Some common productivity challenges in routine LC analysis workflows. Routine analysis laboratories may face several potential productivity challenges with regards to their LC workflows. One of the most common sources of inefficiency is the process of transferring LC methods between instruments, where unforeseen complications and delays can divert time away from testing and have a major impact on productivity. This is true not only when transferring methods between laboratories, such as from analytical development to quality control (QC) settings, or when outsourcing to contract laboratories, but also when scaling-up methods across multiple instruments within the same laboratory or transferring workflows from legacy to new systems.

The ease and speed of method transfer often depends upon several factors, including the robustness of the method to be transferred, as well as the instrumental deviations of the systems involved. Here, the technical characteristics of the platform, such as gradient delay volume, pump mixing mode, hydrodynamic behavior, choice of column and eluent thermostatic options, can all affect critical performance outcomes, such as peak resolution or retention times. The complexity of method transfer is also determined in large part by the requirements of the analytical outcome and defined limits of acceptable deviation from the original system. Ideally, method transfer should occur with no method modifications to avoid spending large amounts of time and resources re-validating methods.

Other important causes of low productivity often stem from small yet critical oversights during routine laboratory processes, which can have major consequences for operational success. For example, poorly-maintained eluent levels will cause sequences to stop mid-run if there is insufficient solvent to complete an analytical sequence, resulting in the loss of samples, sample re-analysis, and if working in a regulated environment, documentation for regulatory authorities. Compromised HPLC systems are also a key source of laboratory inefficiency, leading to unreliable and out-of-specification results that take valuable time out of routine workflows and prevent laboratories from achieving optimal productivity. Equally, recognizing these performance issues too late can result in extended instrument downtime due to unscheduled maintenance.

Overcoming challenges. With productivity now a key focus point for analysis laboratories across all sectors, instrument vendors have responded by developing HPLC technologies designed to overcome these challenges.
One of the main reasons why method transfer can be so time-consuming is that success is often not defined by a single instrumental parameter: factors such as gradient delay volumes, column thermostatting, and system dispersion effects all play important roles.

Poor system configurability through rigid instrument design can, therefore, be a major stumbling block.
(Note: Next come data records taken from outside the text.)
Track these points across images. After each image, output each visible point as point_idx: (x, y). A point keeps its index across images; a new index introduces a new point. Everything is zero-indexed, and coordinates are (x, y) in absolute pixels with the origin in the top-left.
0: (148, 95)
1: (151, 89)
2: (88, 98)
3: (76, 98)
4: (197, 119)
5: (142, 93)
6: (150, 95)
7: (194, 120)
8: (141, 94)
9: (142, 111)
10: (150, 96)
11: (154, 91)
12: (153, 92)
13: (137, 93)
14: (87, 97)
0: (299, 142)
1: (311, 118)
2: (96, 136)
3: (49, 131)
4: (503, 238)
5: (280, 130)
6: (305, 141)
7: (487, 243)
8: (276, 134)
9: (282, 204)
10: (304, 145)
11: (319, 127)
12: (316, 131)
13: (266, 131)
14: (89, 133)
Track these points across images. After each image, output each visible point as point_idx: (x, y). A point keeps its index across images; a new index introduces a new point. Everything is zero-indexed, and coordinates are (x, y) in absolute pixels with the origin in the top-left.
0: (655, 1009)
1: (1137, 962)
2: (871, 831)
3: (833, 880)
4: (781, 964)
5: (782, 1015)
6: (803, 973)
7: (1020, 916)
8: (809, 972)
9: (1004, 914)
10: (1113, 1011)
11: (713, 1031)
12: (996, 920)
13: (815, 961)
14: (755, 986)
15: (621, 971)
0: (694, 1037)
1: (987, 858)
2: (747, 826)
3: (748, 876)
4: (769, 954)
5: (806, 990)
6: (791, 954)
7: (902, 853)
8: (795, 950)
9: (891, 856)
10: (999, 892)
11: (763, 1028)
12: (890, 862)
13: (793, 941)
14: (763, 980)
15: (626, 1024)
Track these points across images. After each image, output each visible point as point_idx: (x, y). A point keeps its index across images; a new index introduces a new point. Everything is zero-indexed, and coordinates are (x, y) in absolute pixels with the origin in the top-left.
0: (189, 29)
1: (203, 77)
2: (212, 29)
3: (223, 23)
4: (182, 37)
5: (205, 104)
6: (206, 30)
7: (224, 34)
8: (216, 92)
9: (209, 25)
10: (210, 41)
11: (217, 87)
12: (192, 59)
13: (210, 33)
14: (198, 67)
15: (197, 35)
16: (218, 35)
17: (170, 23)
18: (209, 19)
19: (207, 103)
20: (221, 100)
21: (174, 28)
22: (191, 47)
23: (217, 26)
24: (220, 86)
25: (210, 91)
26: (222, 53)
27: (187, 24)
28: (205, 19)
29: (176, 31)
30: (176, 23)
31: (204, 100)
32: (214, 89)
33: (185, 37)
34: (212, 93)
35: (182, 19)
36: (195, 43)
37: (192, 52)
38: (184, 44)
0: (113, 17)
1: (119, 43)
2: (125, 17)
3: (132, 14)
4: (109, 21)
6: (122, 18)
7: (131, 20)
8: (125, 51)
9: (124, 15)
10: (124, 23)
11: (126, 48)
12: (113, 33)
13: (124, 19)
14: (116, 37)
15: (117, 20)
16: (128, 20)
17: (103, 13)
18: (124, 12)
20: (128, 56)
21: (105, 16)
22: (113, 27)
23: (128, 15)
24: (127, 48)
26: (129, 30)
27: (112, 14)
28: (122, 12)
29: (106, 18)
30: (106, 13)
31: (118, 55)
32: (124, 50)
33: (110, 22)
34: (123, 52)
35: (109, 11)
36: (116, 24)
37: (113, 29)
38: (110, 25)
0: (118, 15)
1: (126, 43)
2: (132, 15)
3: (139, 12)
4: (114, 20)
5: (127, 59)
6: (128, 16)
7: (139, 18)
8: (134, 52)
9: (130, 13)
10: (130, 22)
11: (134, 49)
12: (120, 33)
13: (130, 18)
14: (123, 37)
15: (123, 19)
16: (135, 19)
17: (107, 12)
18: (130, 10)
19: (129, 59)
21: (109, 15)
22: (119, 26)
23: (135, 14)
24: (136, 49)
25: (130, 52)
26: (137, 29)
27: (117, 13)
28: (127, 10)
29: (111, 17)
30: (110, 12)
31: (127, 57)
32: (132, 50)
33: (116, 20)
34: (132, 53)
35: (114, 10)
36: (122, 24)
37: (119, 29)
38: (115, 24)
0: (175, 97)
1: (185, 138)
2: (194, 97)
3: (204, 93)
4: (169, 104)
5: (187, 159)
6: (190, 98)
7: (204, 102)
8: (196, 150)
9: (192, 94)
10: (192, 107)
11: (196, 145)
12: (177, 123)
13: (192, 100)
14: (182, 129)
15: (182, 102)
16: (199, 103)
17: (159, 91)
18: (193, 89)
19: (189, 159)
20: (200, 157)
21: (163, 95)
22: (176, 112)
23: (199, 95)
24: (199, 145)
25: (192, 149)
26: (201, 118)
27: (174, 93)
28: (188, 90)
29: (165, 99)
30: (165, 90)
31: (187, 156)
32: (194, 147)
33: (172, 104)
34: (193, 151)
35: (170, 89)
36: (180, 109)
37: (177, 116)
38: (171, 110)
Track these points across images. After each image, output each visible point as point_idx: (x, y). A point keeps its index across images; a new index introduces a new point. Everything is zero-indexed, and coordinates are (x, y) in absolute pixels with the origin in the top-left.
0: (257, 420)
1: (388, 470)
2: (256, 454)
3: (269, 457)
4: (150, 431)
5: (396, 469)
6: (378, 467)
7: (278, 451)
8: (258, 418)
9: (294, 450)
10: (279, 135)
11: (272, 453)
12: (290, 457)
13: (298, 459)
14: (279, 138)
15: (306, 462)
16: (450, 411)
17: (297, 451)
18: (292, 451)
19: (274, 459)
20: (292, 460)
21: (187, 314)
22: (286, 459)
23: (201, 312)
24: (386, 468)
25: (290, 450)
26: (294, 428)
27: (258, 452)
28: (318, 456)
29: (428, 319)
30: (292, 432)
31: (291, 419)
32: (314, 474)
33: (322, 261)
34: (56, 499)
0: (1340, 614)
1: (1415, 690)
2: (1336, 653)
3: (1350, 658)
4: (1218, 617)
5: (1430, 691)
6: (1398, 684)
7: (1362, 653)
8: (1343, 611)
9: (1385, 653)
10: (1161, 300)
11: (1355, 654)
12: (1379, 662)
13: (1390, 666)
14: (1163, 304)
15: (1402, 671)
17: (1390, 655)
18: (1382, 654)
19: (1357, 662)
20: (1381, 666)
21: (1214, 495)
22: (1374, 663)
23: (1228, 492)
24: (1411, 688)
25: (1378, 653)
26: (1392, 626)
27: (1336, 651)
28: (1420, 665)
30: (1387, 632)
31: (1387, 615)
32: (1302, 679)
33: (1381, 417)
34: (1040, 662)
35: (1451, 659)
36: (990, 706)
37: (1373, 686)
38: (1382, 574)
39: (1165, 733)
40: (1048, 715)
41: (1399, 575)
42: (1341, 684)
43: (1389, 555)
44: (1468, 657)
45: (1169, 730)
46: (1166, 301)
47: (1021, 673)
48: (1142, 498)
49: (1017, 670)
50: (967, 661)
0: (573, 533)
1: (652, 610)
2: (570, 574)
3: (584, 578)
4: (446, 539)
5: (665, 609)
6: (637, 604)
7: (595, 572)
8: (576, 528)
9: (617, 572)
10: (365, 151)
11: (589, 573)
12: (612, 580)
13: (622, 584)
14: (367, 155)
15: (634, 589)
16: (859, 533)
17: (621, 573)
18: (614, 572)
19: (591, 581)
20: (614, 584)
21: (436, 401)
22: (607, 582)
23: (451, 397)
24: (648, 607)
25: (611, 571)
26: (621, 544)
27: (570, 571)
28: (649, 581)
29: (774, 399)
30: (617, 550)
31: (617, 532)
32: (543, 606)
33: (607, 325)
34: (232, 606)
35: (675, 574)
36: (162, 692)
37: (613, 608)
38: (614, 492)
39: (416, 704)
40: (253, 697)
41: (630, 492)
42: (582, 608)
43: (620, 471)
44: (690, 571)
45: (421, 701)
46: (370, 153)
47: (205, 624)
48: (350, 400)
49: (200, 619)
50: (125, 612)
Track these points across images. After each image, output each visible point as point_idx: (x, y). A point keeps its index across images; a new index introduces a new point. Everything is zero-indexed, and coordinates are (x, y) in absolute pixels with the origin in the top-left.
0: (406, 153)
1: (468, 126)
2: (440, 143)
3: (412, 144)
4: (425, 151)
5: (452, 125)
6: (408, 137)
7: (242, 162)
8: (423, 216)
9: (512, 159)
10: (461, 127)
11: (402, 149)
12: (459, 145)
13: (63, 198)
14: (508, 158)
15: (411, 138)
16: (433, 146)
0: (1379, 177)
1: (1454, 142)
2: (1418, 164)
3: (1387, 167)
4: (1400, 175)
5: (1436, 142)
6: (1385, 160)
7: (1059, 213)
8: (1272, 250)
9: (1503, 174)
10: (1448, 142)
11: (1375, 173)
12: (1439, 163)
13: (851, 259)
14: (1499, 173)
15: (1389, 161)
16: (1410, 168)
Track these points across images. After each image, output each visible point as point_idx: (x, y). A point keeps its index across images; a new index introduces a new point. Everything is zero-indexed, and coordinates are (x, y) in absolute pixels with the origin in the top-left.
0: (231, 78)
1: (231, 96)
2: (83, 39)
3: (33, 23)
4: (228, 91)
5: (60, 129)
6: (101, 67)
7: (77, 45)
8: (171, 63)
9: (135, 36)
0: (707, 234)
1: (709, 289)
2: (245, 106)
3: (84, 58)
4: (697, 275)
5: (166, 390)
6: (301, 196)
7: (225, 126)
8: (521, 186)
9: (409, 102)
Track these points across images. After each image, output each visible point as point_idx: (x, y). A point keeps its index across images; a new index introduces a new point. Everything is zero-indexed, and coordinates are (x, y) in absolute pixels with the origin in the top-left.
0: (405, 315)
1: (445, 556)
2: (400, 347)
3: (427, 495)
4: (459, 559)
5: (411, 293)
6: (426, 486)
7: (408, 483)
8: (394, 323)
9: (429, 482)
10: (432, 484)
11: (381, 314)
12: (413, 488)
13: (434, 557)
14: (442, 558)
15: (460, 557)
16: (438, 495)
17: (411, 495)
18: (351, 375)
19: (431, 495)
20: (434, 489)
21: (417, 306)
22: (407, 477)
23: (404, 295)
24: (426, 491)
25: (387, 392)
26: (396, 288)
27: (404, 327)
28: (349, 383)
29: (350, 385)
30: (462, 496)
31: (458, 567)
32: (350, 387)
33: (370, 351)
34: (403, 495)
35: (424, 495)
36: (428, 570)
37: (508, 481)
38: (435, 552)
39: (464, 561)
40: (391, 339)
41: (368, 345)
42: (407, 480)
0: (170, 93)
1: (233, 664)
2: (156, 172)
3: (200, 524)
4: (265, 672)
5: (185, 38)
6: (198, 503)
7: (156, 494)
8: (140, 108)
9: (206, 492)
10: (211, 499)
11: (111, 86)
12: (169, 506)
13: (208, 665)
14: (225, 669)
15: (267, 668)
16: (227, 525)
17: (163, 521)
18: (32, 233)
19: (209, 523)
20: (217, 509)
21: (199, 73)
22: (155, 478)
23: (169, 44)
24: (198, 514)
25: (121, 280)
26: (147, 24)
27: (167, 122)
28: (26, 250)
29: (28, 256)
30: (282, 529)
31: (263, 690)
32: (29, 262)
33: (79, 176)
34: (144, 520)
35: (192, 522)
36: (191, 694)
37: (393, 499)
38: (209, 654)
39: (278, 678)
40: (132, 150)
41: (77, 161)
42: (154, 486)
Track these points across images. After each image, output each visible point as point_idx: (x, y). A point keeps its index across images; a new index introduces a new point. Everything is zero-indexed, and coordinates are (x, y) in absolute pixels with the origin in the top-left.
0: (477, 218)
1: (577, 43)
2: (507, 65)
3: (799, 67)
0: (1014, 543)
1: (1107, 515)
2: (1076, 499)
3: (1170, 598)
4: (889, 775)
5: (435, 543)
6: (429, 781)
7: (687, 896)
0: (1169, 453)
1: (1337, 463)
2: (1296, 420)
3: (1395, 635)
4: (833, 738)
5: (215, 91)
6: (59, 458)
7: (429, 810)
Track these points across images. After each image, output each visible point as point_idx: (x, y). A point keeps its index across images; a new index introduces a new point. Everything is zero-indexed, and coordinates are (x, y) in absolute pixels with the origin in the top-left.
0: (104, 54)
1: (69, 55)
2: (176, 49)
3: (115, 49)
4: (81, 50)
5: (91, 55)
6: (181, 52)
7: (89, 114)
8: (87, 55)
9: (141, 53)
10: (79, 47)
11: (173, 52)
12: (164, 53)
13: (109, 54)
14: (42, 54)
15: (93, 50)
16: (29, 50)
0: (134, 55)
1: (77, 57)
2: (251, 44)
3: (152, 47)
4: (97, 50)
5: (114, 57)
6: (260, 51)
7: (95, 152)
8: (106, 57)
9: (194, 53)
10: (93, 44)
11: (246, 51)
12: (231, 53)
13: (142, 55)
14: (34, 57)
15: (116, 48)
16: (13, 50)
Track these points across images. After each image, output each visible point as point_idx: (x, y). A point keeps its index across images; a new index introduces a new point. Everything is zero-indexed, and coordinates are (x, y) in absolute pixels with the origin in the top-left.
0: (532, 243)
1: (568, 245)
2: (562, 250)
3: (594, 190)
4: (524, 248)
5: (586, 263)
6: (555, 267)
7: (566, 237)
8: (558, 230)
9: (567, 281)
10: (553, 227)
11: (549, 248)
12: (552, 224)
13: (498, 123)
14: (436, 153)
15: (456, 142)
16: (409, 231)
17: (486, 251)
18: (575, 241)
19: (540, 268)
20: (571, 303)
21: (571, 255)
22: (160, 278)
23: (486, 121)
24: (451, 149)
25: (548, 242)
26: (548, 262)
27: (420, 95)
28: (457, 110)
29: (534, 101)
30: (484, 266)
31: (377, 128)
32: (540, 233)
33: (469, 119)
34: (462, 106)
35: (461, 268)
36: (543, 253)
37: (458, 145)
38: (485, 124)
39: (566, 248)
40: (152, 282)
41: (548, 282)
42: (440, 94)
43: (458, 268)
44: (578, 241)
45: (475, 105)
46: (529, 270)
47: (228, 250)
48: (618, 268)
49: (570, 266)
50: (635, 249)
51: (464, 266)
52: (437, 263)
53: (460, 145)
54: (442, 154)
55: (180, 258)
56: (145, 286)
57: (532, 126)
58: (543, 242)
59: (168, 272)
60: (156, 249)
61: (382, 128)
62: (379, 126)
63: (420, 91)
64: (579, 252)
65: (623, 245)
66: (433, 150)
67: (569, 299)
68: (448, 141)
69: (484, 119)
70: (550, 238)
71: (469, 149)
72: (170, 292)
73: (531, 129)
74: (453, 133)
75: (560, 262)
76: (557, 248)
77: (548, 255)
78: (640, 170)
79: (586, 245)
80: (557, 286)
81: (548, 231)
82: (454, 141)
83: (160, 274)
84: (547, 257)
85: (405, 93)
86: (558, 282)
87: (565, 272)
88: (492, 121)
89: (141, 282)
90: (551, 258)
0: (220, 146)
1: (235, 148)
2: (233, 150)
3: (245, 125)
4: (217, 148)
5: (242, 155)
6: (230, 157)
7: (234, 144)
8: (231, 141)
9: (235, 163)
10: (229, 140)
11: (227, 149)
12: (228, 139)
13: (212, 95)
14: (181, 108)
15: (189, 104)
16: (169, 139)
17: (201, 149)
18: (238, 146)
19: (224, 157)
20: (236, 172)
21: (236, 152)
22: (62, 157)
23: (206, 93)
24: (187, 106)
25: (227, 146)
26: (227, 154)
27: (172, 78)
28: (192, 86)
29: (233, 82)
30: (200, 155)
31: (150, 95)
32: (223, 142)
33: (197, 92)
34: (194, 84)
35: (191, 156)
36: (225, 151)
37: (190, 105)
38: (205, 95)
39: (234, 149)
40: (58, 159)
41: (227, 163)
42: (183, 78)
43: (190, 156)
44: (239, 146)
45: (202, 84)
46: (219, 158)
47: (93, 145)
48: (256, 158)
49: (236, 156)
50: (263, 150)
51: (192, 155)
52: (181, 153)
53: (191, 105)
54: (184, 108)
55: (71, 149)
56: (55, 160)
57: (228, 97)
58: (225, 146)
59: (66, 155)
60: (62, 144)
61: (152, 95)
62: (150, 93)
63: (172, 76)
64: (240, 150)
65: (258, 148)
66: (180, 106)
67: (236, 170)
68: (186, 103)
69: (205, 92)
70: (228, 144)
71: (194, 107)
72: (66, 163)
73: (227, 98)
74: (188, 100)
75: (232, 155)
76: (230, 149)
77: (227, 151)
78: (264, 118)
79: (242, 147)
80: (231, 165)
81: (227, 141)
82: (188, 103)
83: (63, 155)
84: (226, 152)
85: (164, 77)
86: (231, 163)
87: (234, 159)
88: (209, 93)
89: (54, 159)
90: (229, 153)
Fortunately, recent years have seen a heightened focus on increasingly flexible HPLC technologies that can help laboratories streamline method transfer through the application of highly customizable parameters.

Some modern instruments now offer a wide range of customizable features to facilitate the precise replication of existing methods. Highly flexible platforms allow gradient delay volumes to be seamlessly adjusted to match the analyte retention time and separation profiles of other instruments. Other innovations, such as a choice of still-air and forced-air thermostatting techniques within the same instrument, can help analysts more easily mimic legacy HPLC systems to achieve the desired results faster.

Another key issue associated with method transfer relates to system dispersion effects. While lower system dispersion benefits overall separation power, it can lead to undesirable peak shapes when samples with high organic content are injected. Flexible systems that use custom injection programs to perform in-needle dilutions have enabled analysts to inject high organic samples, while maintaining exceptional chromatographic efficiency. As such, custom injection programs are increasingly seen as a powerful tool when it comes to rapidly transferring methods between systems.

Innovative productivity tools are also being built into instruments themselves. These simple yet effective features are designed to ensure instruments never run dry and waste will not run over, enabling laboratories to minimize the potential for human error, avoid lost time and, ultimately, run large sample sets with confidence.

Outlook
As workloads increase and businesses look to expand, analytical laboratories across multiple sectors are turning to the latest LC technologies to drive improvements in productivity. Thanks to modern LC solutions, forward-thinking laboratories are streamlining the movement of both analysts and samples to achieve substantial gains in capacity and efficiency.